Für den Start sind aufgrund des erforderlichen hohen Schubs ausschließlich chemische Raketen einzusetzen. Und auch im Orbit werden die meisten Raumfahrzeuge noch mit chemischen Raketen angetrieben. Ihr Treibstoffverbrauch ist jedoch so hoch, dass man auf ballistische Flugbahnen angewiesen ist. Das sind die natürlichen Bahnen, auf denen sich ein nicht angetriebener Körper im Schwerefeld eines Zentralkörpers bewegt. Dadurch sind die Raumfahrzeuge im Bezug auf die Wahl der Flugbahn wenig flexibel. Dies stellt im Fall eines Versagens bei bemannten Missionen ein großes Sicherheitsrisiko für die Besatzung eines Raumschiffs dar.
Antriebssysteme, die hingegen eine hohe Austrittsgeschwindigkeit des Treibstoffs erreichen, können durch geringen Treibstoffverbrauch kontinuierlich und nicht nur gepulst betrieben werden und man kann von ballistischen Bahnen abweichen. Dies garantiert Flexibilität und Sicherheit für die Besatzung.
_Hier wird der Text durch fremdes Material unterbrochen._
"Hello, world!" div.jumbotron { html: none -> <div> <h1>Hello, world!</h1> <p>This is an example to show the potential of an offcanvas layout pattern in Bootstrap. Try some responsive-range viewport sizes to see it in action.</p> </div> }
Die Möglichkeit, hohe Austrittsgeschwindigkeiten zu erreichen, bieten elektrische Triebwerke. Elektrische Antriebe werden bereits in der Raumfahrt eingesetzt. So wird zum Beispiel bei der Deep-Space-1 Mission ein Kaufmann-Ionen-Triebwerk verwendet.
Großes Potenzial
Obwohl elektrische Antriebe geringe Schübe aufweisen, ist ihr Potenzial für bemannte interplanetare Missionen offensichtlich: Sie vereinbaren Machbarkeit, Flexibilität (und damit Sicherheit), kurze Flugzeiten und erlauben vergleichsweise hohe Startmassen (aus dem Low-Earth-Orbit LEO, Höhe bis zu 1 000 Kilometern). Böhrks Kollegin Tanja Schmidt am DLR (Deutsches Zentrum für Luft- und Raumfahrt) errechnete, dass ein Flug zum Mars mit elektrischen Antrieben bei einem Schubniveau von mindestens 100 Newton und einer Austrittsgeschwindigkeit von 30 Kilometern pro Sekunde realisierbar ist.
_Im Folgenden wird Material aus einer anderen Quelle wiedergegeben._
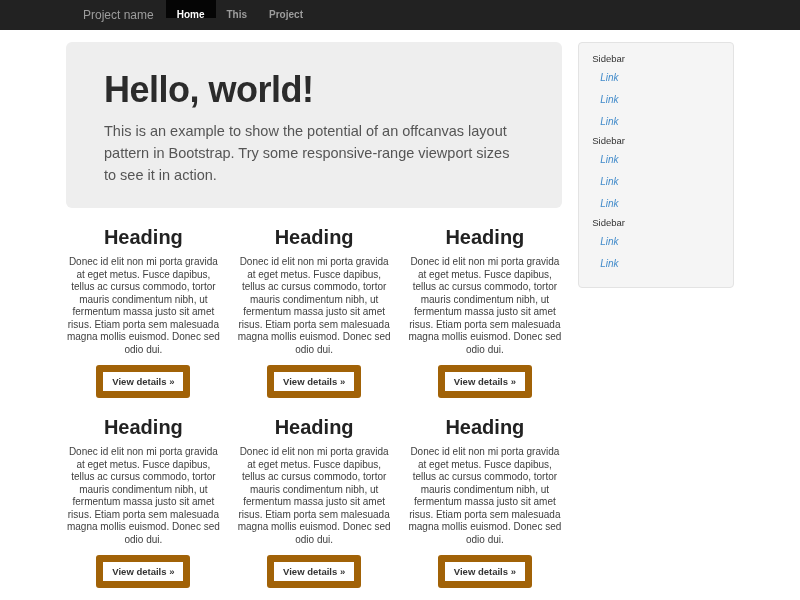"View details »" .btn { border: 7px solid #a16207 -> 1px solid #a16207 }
Am Institut für Raumfahrtsysteme wird in der Arbeitsgruppe von Prof. Monika Auweter-Kurtz schon seit Jahrzehnten an elektrischen Raumfahrtantrieben geforscht. Die Experimente erfolgen in Vakuumtanks von zwei Metern Durchmesser und bis zu vier Metern Länge. Die neuartige Plasmaquelle heißt ATTILA und ist ein zweistufiger Hybridplasmagenerator in der Leistungsklasse 100 bis 200 Kilowatt. Er wird mit Wasserstoff betrieben. Als Abfallprodukt entsteht ein Plasmastrahl, der mit hoher Geschwindigkeit ausgestoßen wird.
Als erste Stufe dient bei ATTILA ein Lichtbogenplasmagenerator, in dem ein Lichtbogen zur Aufheizung und zur Beschleunigung des Plasmas genutzt wird. Dieser Plasmastrahl ist durch hohe spezifische Enthalpie und hohe Strömungsgeschwindigkeit gekennzeichnet. Diese Eigenschaften sind oft mit hohen radialen Gradienten der Zustandsgrößen im Plasma gepaart. Man hat es also mit einem heißen, energiereichen Kernstrahl mit einem relativ kalten Gasmantel zu tun. Diesen Gasmantel gilt es noch weiter aufzuheizen. Das geschieht in der zweiten Stufe, einem induktiv beheizten Plasmagenerator (IPG). Dessen Funktionsweise basiert auf den elektrodynamischen Effekten eines Wechselfeldes. Ein Entladungsrohr - in diesem Fall mit einer Brennkammer vergleichbar - ist von einer Spule umschlossen, die Teil eines Schwingkreises ist. Durch den so genannten Skin-Effekt wird die Leistung hier vor allem in den äußeren Plasmaschichten eingekoppelt und man kann gezielt den Kaltgasmantel weiter aufheizen. Das ist besonders interessant, weil die Austrittsgeschwindigkeit von der mittleren Gastemperatur in der Brennkammer abhängt. Und die soll bei elektrischen Antrieben möglichst hoch sein, damit man sich im All auf flexiblen Bahnen bewegen kann.